The year is almost over, and it’s going to be the worst year–as far as number of views–that my blog has had since its creation.
Probably cause I went three months without making a post.
It is becoming clearer and clearer to me that in the world of unknown writers, quality without quantity is as useless as an army of one. As pointless as a single, perfectly designed, edited and polished shout for help out the window of a burning building.
In fact, I would go so far as to say that quality is useless to worry about at all. Finishing things and putting them out into the world regularly and constantly is the only thing that will get you noticed.

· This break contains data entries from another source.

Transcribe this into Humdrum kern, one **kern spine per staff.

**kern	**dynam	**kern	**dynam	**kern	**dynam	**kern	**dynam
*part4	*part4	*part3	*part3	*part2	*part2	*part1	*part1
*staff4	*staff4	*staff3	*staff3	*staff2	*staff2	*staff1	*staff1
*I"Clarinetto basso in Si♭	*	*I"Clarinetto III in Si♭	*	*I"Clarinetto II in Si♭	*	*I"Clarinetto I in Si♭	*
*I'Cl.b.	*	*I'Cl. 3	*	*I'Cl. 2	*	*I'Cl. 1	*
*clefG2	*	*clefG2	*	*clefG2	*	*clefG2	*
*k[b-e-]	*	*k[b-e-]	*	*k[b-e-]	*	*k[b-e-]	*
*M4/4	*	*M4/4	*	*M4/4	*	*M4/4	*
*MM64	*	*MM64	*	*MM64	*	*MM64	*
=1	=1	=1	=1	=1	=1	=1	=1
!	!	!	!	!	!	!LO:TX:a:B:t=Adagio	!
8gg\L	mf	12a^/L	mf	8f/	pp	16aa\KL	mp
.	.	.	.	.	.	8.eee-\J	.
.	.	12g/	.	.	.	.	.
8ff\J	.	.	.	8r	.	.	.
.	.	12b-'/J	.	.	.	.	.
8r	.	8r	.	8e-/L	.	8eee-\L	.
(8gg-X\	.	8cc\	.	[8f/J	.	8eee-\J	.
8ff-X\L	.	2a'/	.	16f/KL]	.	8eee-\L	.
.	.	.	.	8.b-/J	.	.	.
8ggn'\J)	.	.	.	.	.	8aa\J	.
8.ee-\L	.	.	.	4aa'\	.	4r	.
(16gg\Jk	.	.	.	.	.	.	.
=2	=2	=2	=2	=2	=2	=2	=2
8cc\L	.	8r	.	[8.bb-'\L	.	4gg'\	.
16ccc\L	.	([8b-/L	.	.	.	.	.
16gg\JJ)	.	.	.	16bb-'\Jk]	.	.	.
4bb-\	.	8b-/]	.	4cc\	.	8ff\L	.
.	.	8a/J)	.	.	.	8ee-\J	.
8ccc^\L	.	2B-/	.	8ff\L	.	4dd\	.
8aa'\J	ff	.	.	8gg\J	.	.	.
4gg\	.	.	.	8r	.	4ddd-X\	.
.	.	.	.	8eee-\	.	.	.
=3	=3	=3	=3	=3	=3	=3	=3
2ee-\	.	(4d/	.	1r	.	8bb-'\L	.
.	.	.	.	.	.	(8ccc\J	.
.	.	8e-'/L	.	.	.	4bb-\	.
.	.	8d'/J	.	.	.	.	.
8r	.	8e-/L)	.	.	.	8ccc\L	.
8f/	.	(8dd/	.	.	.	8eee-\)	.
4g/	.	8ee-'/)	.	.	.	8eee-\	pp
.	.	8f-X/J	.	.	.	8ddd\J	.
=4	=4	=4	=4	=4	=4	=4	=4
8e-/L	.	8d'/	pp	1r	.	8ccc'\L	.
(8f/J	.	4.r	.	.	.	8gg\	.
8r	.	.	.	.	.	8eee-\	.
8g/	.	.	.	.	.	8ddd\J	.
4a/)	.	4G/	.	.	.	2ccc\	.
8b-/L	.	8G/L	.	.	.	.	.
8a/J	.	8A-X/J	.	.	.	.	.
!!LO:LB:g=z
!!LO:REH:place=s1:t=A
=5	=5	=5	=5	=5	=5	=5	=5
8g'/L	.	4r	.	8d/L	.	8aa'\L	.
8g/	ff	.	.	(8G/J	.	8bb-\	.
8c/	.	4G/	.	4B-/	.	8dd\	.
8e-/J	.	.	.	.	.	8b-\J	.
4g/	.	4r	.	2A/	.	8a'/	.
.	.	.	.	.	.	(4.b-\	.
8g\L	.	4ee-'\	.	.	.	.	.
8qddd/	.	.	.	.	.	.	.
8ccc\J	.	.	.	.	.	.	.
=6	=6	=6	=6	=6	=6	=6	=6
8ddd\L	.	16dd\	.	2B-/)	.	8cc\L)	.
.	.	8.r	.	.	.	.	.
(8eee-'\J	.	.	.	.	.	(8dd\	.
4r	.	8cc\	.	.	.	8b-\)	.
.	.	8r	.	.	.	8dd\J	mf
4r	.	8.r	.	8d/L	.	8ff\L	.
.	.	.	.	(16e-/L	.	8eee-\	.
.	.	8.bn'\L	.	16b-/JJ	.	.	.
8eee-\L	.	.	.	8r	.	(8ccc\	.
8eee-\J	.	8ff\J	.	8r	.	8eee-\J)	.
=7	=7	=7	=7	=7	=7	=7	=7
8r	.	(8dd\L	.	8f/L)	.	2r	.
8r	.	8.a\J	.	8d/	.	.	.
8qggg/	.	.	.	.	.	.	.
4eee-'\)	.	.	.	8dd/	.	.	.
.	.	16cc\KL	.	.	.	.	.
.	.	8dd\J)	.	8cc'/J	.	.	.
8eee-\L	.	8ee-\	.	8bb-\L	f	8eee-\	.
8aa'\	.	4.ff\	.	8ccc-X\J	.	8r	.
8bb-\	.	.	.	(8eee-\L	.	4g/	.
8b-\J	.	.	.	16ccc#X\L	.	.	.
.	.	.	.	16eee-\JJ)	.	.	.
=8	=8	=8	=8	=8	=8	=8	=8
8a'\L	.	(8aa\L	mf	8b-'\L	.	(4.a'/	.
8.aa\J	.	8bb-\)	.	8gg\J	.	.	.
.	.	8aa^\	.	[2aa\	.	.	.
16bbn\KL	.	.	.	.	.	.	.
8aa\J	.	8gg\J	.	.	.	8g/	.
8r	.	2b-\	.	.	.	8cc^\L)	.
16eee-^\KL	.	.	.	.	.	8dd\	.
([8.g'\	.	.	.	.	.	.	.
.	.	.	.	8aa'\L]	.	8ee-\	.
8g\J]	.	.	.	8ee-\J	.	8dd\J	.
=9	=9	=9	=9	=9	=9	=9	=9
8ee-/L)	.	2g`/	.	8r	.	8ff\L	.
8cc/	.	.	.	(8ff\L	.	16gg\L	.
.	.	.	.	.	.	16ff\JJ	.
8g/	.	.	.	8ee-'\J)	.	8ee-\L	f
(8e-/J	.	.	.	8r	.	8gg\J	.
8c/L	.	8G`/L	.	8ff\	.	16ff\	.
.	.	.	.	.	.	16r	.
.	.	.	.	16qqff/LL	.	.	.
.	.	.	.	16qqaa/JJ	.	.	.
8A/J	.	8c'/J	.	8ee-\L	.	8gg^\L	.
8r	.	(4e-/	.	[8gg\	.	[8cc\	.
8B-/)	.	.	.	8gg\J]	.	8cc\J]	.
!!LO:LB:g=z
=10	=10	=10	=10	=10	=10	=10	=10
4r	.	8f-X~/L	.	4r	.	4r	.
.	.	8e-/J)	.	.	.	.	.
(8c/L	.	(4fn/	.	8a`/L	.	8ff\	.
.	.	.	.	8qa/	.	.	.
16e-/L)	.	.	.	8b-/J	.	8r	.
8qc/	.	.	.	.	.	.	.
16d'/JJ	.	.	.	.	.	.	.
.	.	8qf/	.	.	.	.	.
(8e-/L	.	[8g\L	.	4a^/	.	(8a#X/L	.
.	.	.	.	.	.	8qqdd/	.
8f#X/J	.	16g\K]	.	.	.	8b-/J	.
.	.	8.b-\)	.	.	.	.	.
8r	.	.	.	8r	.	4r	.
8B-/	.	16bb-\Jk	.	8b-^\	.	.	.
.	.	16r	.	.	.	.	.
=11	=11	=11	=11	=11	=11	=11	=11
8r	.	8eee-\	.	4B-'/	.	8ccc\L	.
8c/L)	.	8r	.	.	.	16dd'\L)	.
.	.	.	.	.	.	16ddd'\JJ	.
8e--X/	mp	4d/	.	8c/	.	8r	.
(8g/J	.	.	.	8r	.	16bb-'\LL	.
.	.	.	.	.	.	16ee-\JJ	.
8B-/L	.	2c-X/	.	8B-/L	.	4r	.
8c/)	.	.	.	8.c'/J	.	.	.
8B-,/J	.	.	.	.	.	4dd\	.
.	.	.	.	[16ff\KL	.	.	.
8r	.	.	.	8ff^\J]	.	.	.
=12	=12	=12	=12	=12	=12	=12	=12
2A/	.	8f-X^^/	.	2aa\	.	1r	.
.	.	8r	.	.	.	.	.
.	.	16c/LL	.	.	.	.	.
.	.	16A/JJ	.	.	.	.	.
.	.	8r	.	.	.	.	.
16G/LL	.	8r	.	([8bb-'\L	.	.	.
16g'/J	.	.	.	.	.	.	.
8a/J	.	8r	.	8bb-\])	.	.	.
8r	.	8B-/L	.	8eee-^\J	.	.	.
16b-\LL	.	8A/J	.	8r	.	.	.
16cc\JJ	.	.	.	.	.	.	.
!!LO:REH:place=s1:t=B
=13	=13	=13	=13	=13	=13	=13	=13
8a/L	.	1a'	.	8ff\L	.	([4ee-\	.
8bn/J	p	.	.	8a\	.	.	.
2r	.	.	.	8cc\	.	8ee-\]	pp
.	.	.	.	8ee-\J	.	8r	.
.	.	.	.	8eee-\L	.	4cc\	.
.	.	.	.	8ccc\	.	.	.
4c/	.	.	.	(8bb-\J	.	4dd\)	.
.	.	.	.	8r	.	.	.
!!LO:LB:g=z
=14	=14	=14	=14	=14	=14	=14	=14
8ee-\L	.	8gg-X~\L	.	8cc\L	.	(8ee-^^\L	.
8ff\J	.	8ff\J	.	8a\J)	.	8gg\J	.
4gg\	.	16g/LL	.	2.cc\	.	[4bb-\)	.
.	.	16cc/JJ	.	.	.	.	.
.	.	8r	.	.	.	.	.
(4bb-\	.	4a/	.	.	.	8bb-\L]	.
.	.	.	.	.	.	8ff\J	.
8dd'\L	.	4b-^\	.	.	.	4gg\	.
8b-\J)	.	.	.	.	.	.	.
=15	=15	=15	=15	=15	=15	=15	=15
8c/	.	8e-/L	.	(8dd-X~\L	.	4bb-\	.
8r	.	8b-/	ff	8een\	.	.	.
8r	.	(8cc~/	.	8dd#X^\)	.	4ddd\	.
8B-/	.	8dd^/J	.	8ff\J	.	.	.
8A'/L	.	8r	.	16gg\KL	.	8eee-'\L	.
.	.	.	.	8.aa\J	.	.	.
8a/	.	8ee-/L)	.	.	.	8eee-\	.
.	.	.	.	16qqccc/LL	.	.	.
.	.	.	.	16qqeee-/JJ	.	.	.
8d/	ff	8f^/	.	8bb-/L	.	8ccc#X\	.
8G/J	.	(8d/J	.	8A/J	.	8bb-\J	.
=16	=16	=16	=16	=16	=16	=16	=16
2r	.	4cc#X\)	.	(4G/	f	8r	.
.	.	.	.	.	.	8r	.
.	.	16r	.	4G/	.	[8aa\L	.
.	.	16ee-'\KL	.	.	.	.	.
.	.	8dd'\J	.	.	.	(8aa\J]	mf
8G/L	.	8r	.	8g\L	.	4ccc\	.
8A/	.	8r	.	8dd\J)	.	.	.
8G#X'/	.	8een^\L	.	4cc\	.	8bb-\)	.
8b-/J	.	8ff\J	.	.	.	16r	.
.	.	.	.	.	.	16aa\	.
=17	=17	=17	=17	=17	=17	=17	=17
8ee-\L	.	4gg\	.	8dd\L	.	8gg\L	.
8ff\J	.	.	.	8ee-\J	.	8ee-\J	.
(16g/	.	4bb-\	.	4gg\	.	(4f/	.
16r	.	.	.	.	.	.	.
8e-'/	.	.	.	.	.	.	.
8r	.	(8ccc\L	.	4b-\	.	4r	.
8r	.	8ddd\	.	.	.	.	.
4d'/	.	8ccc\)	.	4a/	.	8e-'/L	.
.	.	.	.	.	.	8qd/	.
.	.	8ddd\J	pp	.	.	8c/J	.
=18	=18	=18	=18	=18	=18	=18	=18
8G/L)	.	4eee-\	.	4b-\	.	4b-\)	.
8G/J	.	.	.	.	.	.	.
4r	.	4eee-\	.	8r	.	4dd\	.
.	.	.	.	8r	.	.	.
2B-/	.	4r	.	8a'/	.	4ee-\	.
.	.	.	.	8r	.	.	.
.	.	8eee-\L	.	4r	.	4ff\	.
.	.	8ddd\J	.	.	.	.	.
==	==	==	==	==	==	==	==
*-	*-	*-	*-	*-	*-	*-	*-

No matter how good your novel is, if you only write one your chances of success are slim.
I’m sure there are millions of brilliant, took-10-years-to-write, life’s work novels sitting unpublished in office drawers around the world out there. Because not every novel gets published. Very few of them do, in fact. And if your odds are so low, why spend 10 years working on it? If you had instead written ten or twenty novels in those ten years, the odds of success would be exponentially higher.
And who wants to write just one thing, anyway? Why not write 2 or 3 novels a year? It’s just words on paper, you can produce those endlessly right? Right. (I say, as I come upon the stunning pinnacle of halfway through one novel in the past year… )
Same goes for blog posts, and short stories, poems, articles, whatever you write. Produce lots of it, or no one will ever know you exist.
If you are worried about improving, though, it just so happens that writing a lot of stuff is the main way to get better at writing. Not, as some may think, sitting around reading about how to write, taking writing classes, and fretting over each sentence until you have the perfect paragraph six hours later.
Write ten ‘crappy’ stories this month instead of one ‘perfectly crafted’ one. Do that for a few months, then check how good your ‘crappy’ stories are compared to the ‘perfectly crafted’ ones of your past. You may be surprised how quickly you can improve by actually doing the thing you are trying to improve at.
Anyway, my point is, if you are going to focus on some aspect of your writing to improve, your quantity is a pretty good choice.